The recordings are authentic: They are real things. Whatever artistic qualities they had, they still have. Yet now they've been thrown back into the discount bin in the back of Sam Goody. What was different? What happened?

The counterfeiter doesn't fake an artifact. The artifact he makes is real. What he counterfeits is a setting: The circumstances of its making. Two men on the same day take paper and ink and make a $100 bill. One is a mob financier in Paterson, the other is a U.S. mint employee in Philadelphia. The difference is not their work, which may be indistinguishable, but the circumstances of its creation.

Able art forgers have painted works that have been hailed by critics as lost masterpieces from, say, Vermeer. But when exposed as modern-day creations, they are dismissed. Yet it is the same painting. If it was good enough to hang in a museum yesterday, why not today? Do the circumstances matter more than the art?

Go placidly amid the noise and haste, and remember what peace there may be in silence. As far as possible without surrender be on good terms with all persons. Speak your truth quietly and clearly; and listen to others, even the dull and ignorant, they too have their story.

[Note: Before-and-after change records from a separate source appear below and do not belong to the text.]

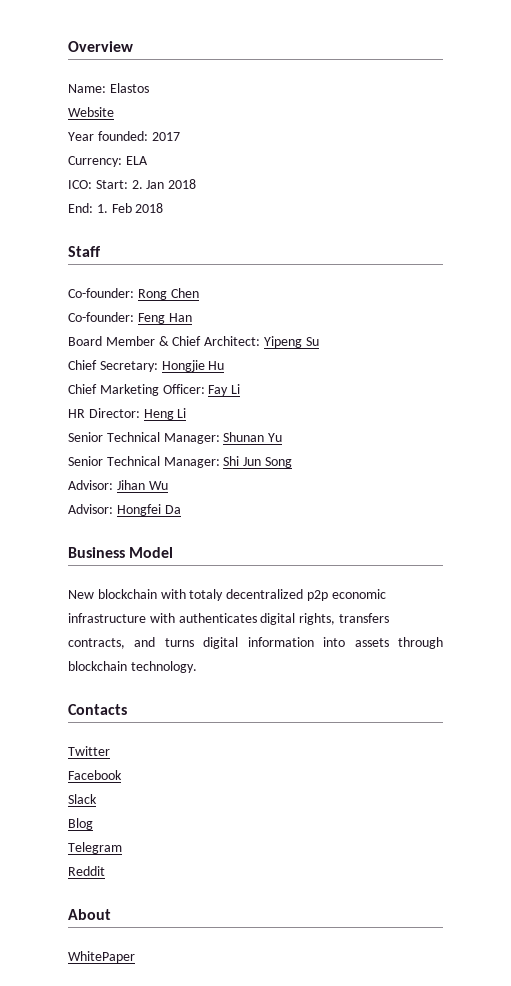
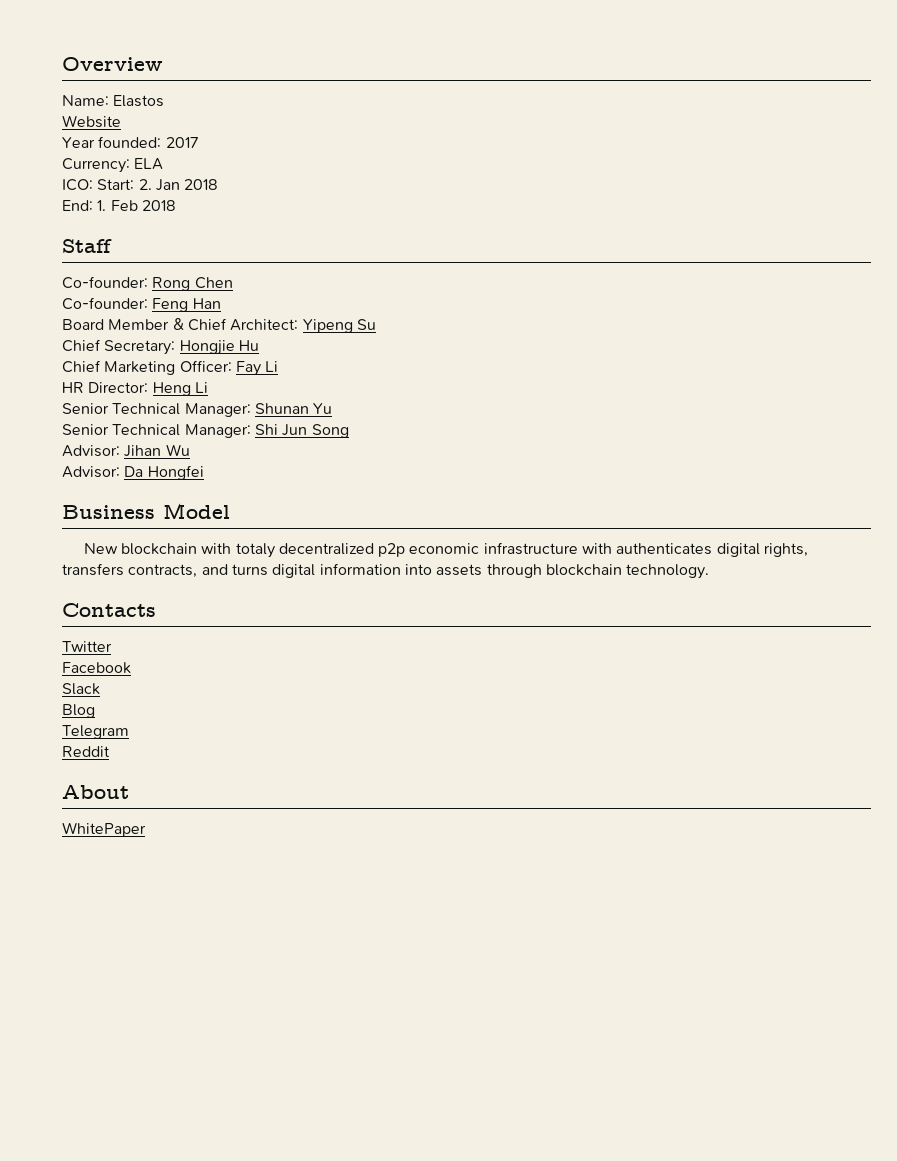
(113, 509) none -> [124,466,144,477] Da
[164,505,181,514] Da -> (204, 472) none

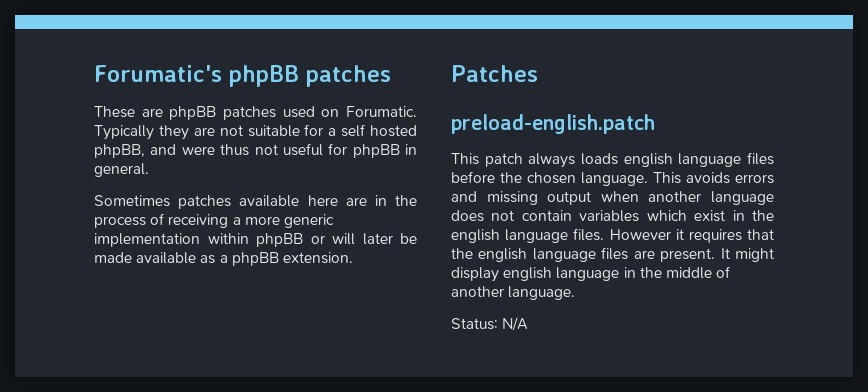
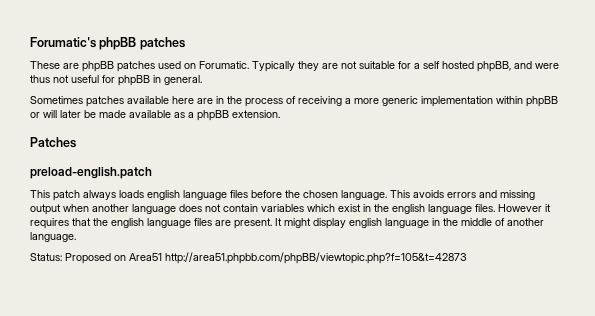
[502,317,529,331] N/A -> [65,252,467,264] Proposed on Area51 http://area51.phpbb.com/phpBB/viewtopic.php?f=105&t=42873

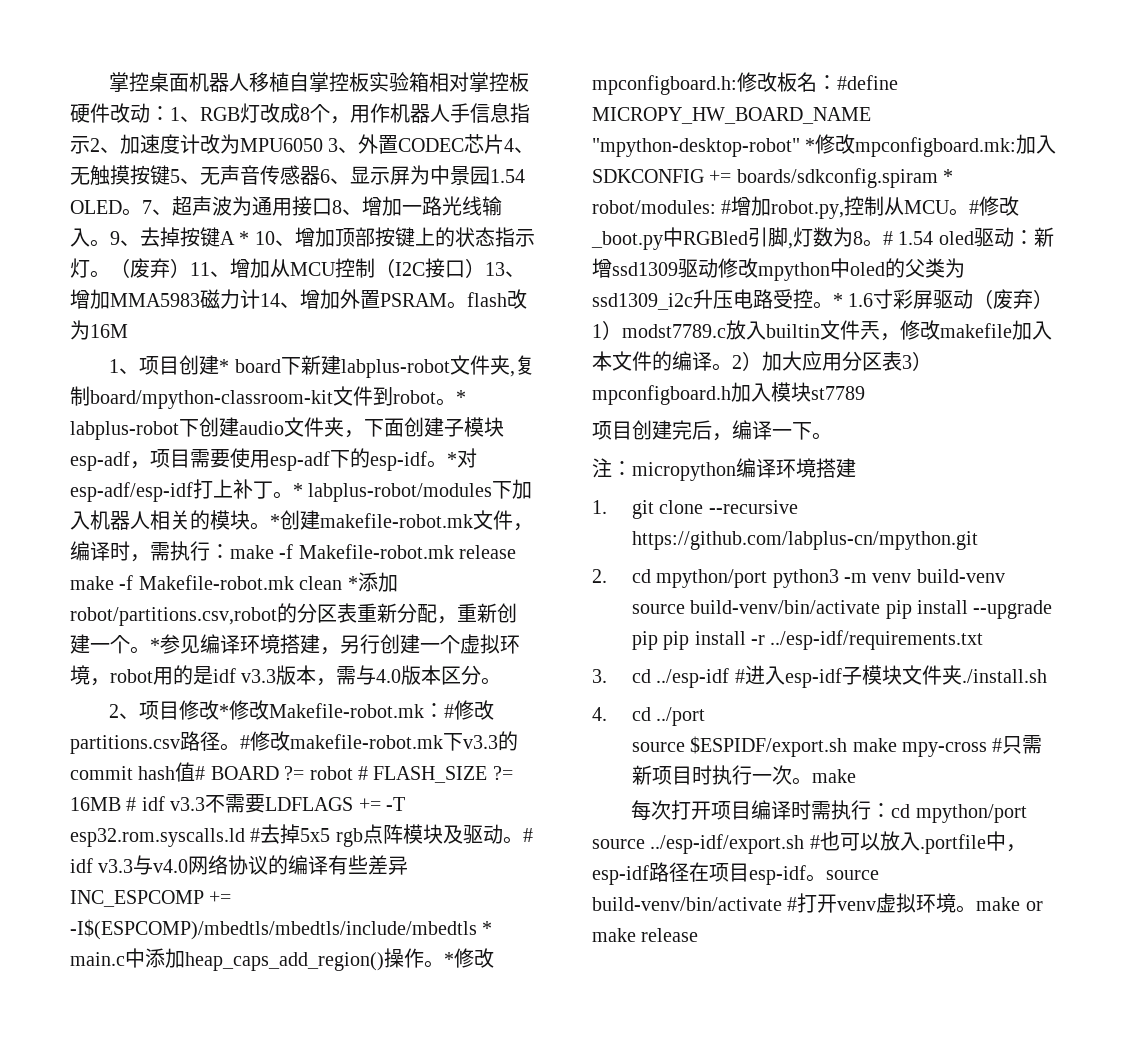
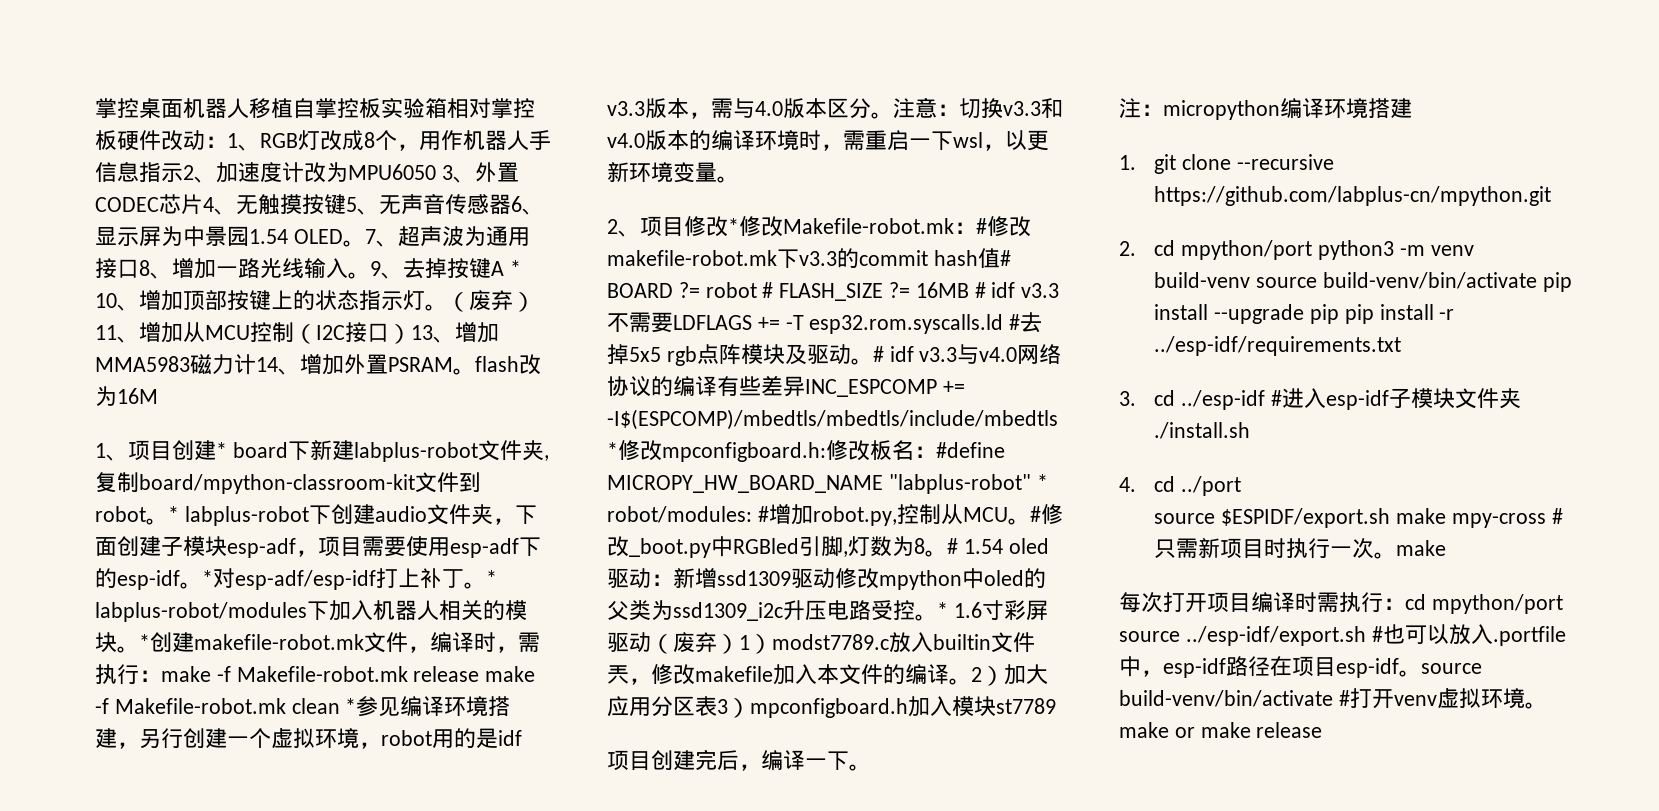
[357,572,398,592] [70,603,517,626] [70,634,160,654] 添加robot/partitions.csv,robot的分区表重新分配，重新创建一个。* -> (357, 706) none
(502, 681) none -> [893,97,1063,119] [607,130,1049,151] [607,162,739,183] 注意：切换v3.3和v4.0版本的编译环境时，需重启一下wsl，以更新环境变量。
[70,731,290,754] partitions.csv路径。#修改 -> (1031, 226) none
[70,948,454,971] main.c中添加heap_caps_add_region()操作。* -> (618, 450) none
[592,134,1057,157] [592,168,938,188] "mpython-desktop-robot" *修改mpconfigboard.mk:加入SDKCONFIG += boards/sdkconfig.spiram -> [888,474,1031,494] "labplus-robot"

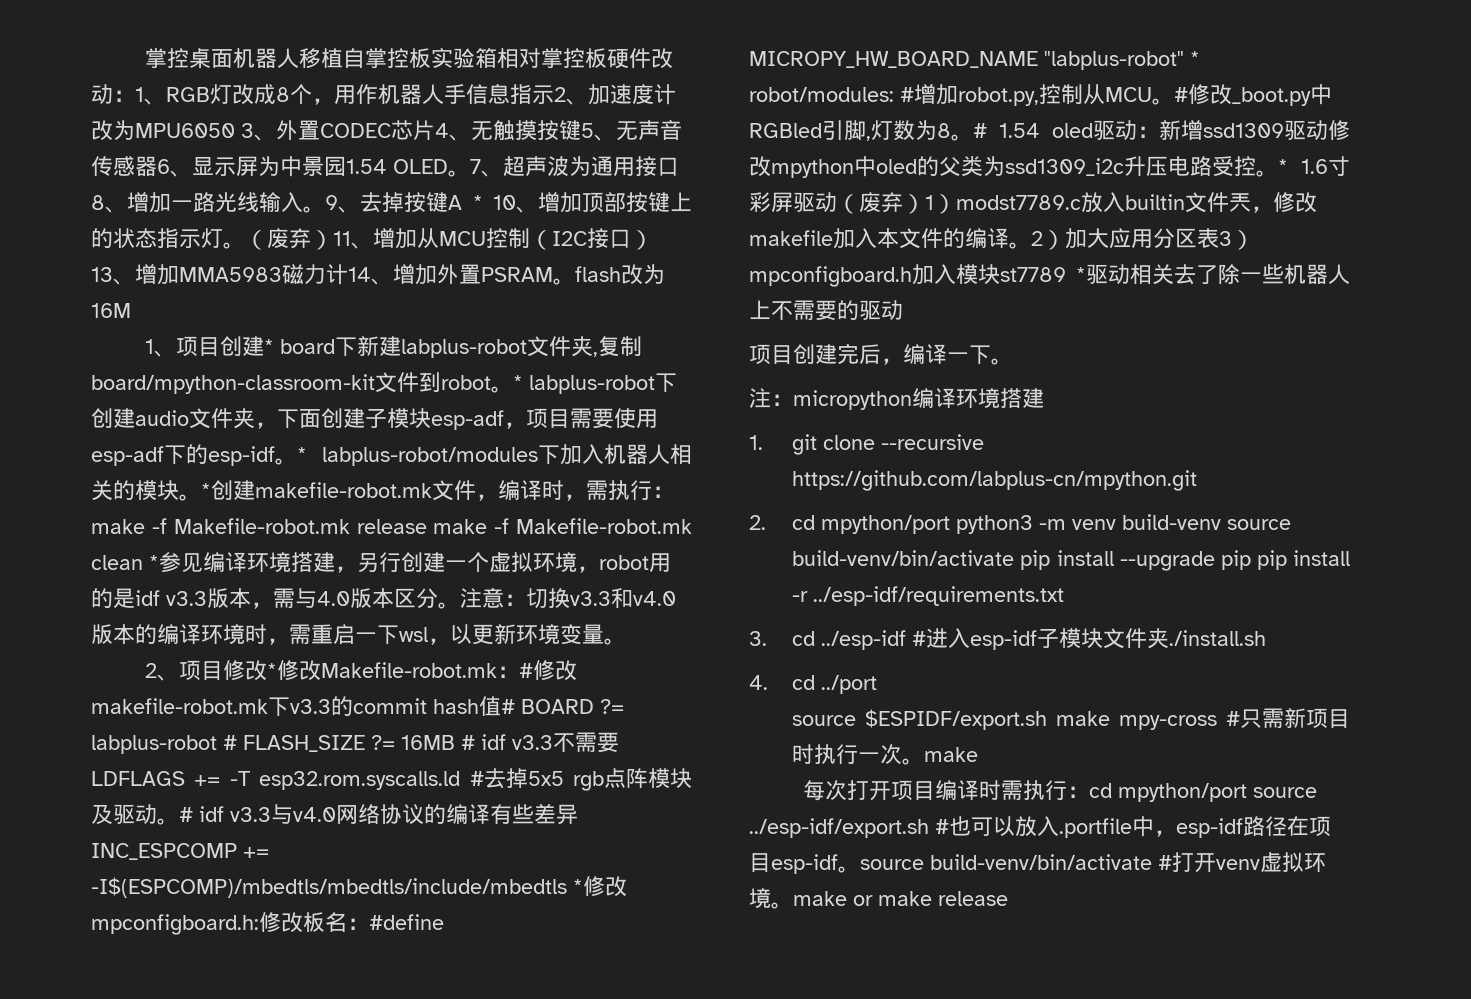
[213,568,497,590] 对esp-adf/esp-idf打上补丁。* -> (307, 454) none
[705,282,757,298] robot -> [91,735,217,754] labplus-robot
(1056, 706) none -> [1076,264,1350,285] [749,300,903,321] *驱动相关去了除一些机器人上不需要的驱动

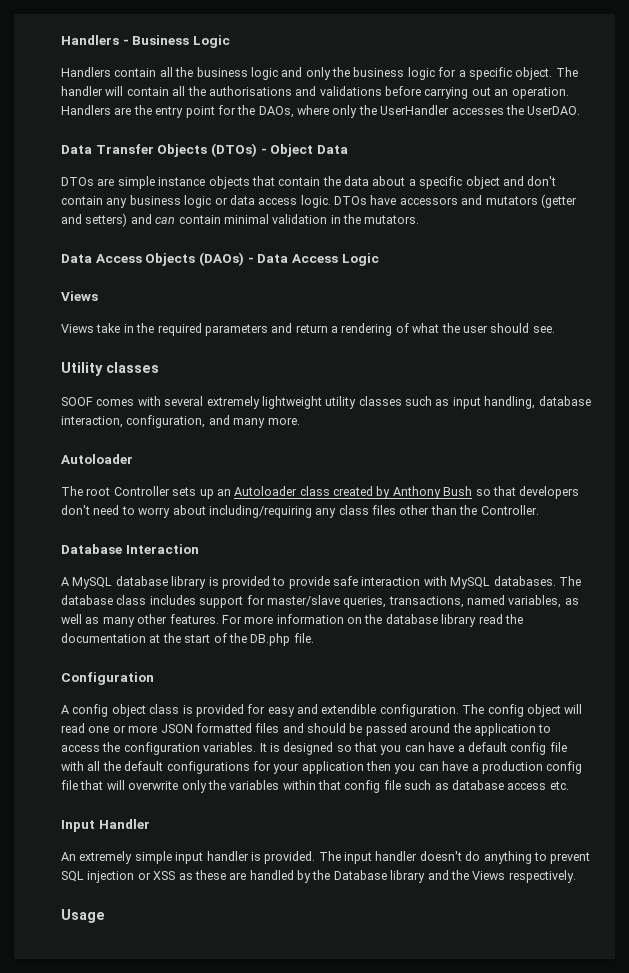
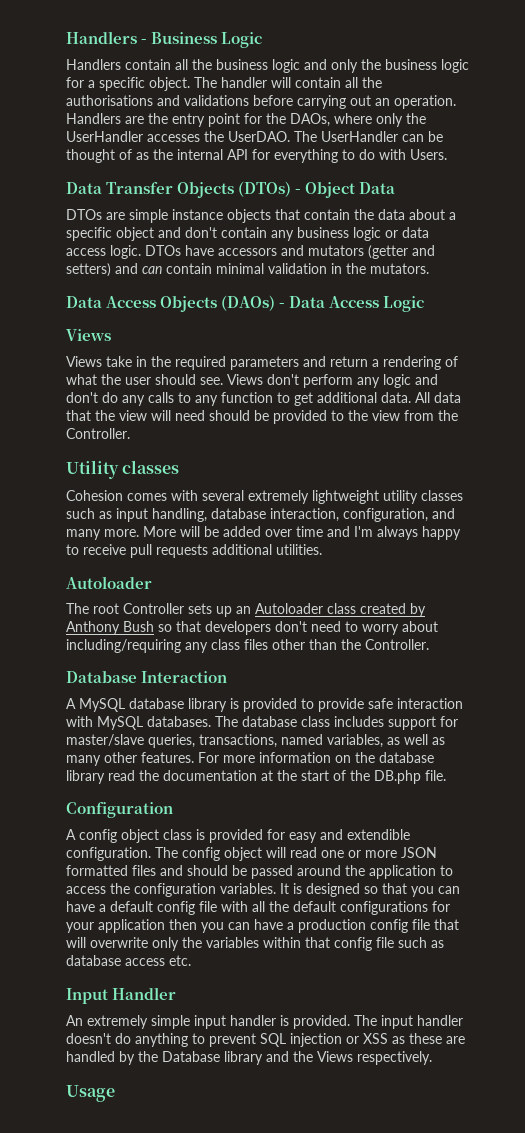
(581, 110) none -> [294,131,443,142] [66,149,447,163] The UserHandler can be thought of as the internal API for everything to do with Users.
(555, 329) none -> [227,374,438,388] [66,392,461,406] [66,410,458,424] [66,428,130,439] Views don't perform any logic and don't do any calls to any function to get additional data. All data that the view will need should be provided to the view from the Controller.
[61,397,93,406] SOOF -> [66,490,123,501] Cohesion
(300, 421) none -> [143,526,461,540] [66,544,322,558] More will be added over time and I'm always happy to receive pull requests additional utilities.

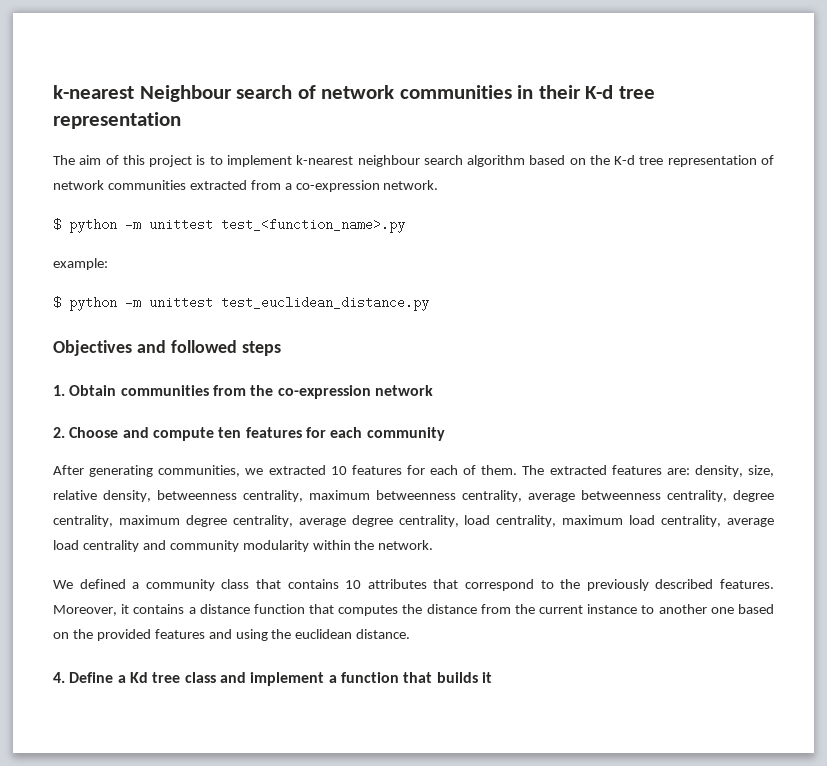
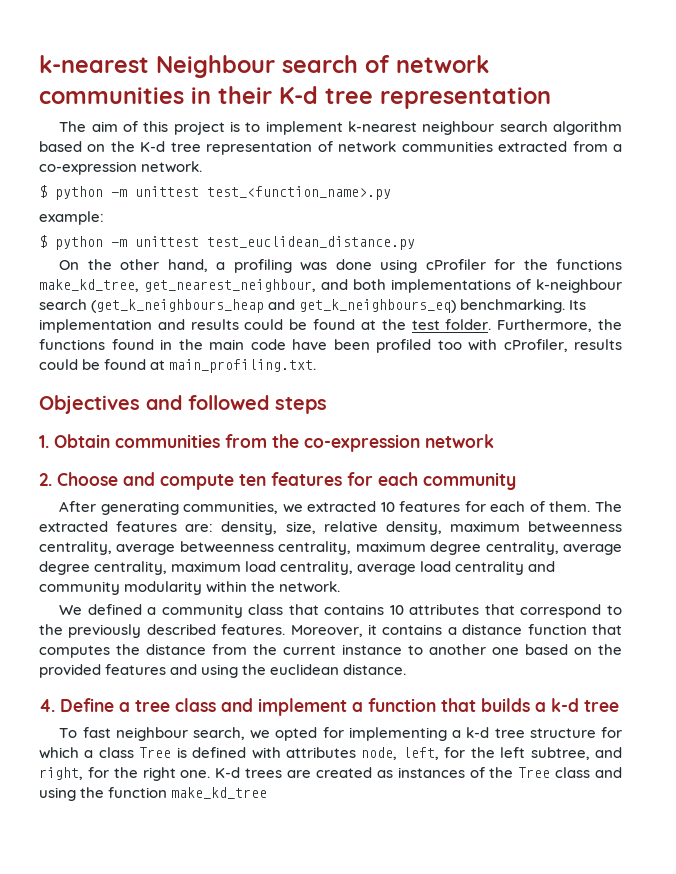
(429, 303) none -> [59,259,622,273] [39,279,622,293] [39,299,587,313] [39,319,622,333] [39,339,622,353] [39,359,317,373] // On the other hand, a profiling was done using cProfiler for the functions make_kd_tree, get_nearest_neighbour, and both implementations of k-neighbour search (get_k_neighbours_heap and get_k_neighbours_eq) benchmarking. Its implementation and results could be found at the test folder. Furthermore, the functions found in the main code have been profiled too with cProfiler, results could be found at main_profiling.txt.
[157,490,303,502] betweenness centrality, -> (442, 528) none
[733,490,774,502] [53,515,113,527] degree centrality, -> (352, 548) none
[464,515,557,527] load centrality, -> (168, 568) none
[129,672,148,683] Kd -> (130, 707) none
[481,672,492,683] it -> [535,698,619,712] [59,727,622,741] [39,747,623,760] [39,767,623,781] [39,787,268,801] a k-d tree // To fast neighbour search, we opted for implementing a k-d tree structure for which a class Tree is defined with attributes node, left, for the left subtree, and right, for the right one. K-d trees are created as instances of the Tree class and using the function make_kd_tree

If you're old enough, you remember the meditative piece that opened with that. It was called "Desiderata" and it was a favorite of late '60s-early '70s flower child types. It was "an unsigned document found in Old St. Paul's Church, Baltimore, dated A.D. 1692" according to most versions I've seen, including the one my mom had hanging on her wall. She was too old to partake of the 1960s directly, but she did so enthusiastically, and vicariously, in part no doubt as rebellion and disgust against my father, whose interests and sympathies lay elsewhere.

As the inimitable Barbara Mikkelson sums it up, the beauty and quiet strength of the "Desiderata" is bound up in the "A.D. 1692."

It's comforting to believe that some truths are universal, that the beauty of the human spirit is unchanging, ever present, and inviolate. A poem rife with applicability in today's world being found in a church so many centuries ago supports those comforting beliefs. That it's an unsigned piece makes it all the more beautiful: one sees these inspirational words as the anonymous writer's gift to the world. His humility kept him from signing it ... and maybe there's another lesson for us in that.

So does it matter that this is a mistake, and that the "Desiderata" was written in 1927 by a lawyer and wanna-be poet named Max from Terre Haute?

There was no forgery here. The misattribution came about via a series of understandable errors and acts of laziness. However, the mistaken belief that the work was 17th century, and thus public domain, means my mother's reprint of it on the wall was in fact a copyright violation, and there have been lawsuits by Max's heirs, including one against the Grammy-award-winning (1971) vocal recording of "Desiderata."

What do you do with great forgeries that have been taken as authentic for sufficiently long periods to have influenced the history of the world? Paul warned against forged letters in his Epistles, and modern textual analysis strongly suggests that while most of "Paul's letters" were written by the same person, a few probably were by another writer. Did some of the forgeries he warned against slip into the canon?

The cycle of ancient Celtic poems by Ossian had enormous influence on the literary tastes of the late 18th century, and shaped the works of living poets like Thomas Gray. Napoleon, among other figures, was passionate about Ossian. Franz Schubert set some of them to music.

But "Ossian" turned out to be James Macpherson, the Scottish poet who claimed to have translated the works from ancient sources. In fact, he collected much traditional material, but shaped it into a false unity and gave it so much of his own stamp and filling that "Ossian" is a work of the 1750s, not prehistoric times.

The letters of Phalaris were held up by some during the English renaissance as among the finest examples of classical writing. Yet they turned out to be late classical forgeries that mention towns and imitate authors which did not exist in the time of Phalaris. Yet are they less for having been written in the second century A.D., rather than in a time not long after Homer?

Perhaps this little scandal will push classical music back into the mainstream of pop culture. It's already attained enough attention to rate a spoof.